Испытующе посмотрев на меня, он повернулся назад к карте и, ткнув пальцем в исходящий угол нашего фронта, который тянулся в этом месте вдоль какой-то небольшой голубенькой речушки, авторитетно заявил:
— Вот тут, вероятно, стык ваших фронтов — Западного и Юго-Западного. По-моему, тут и надо ожидать удара.
Я встал, чтобы поближе рассмотреть этот участок, и прочел название речки:
— Дунаец! Дунаец! — повторял я себе, пробираясь в темноте через скаковое поле в свое логовище. Сообщать или промолчать о беседе с Нюданом — вот над чем долго совещались мы с Пацем, составляя в эту ночь очередную телеграмму в ставку. Соображения помощника начальника штаба не носили официального характера, не были подкреплены документами, а упоминание о них в служебном донесении могло ввести в заблуждение наше военное руководство. Кроме моих телеграмм ставка должна была уже располагать более точными указаниями о подвозе германских резервов.

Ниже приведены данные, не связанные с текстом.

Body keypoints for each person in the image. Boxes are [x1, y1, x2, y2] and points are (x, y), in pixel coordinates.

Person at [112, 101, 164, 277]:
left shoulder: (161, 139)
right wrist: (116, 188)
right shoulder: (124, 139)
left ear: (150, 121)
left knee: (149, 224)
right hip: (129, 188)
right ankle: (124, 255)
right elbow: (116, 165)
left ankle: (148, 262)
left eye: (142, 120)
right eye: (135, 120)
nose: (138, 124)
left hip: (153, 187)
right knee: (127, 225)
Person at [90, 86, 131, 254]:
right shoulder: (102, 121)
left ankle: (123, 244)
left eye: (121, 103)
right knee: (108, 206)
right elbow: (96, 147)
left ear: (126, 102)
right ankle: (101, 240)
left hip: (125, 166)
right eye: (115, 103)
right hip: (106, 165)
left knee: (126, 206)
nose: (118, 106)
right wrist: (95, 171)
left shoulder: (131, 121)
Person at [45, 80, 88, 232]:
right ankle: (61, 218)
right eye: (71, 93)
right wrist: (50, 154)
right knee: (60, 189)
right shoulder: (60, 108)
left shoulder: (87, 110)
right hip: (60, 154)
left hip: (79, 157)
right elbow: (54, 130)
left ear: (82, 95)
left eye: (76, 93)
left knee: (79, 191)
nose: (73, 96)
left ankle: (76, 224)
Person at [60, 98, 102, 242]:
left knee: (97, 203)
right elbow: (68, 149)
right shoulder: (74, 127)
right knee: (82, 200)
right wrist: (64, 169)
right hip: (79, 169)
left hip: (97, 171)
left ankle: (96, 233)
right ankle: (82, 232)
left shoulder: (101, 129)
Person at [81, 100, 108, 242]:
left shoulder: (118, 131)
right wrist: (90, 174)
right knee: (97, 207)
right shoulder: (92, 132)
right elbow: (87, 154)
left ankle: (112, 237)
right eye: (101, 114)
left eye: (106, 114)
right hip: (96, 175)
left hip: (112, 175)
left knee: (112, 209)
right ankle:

Лишь бы она не увлеклась лишний раз сведениями от нашего центра агентурной разведки, созданного военным агентом в Голландии полковником Мейером. Германский генеральный штаб давно его перехитрил, засылая в Гаагу собственных «надежных осведомителей», создавая через них ложную стратегическую обстановку. Многовещательные донесения Мейера занимали почетное место в сводках нашего генерального штаба, и перед ними, конечно, бледнели мои сухие телеграммы, кратко извещавшие об обнаруженных на фронте корпусах.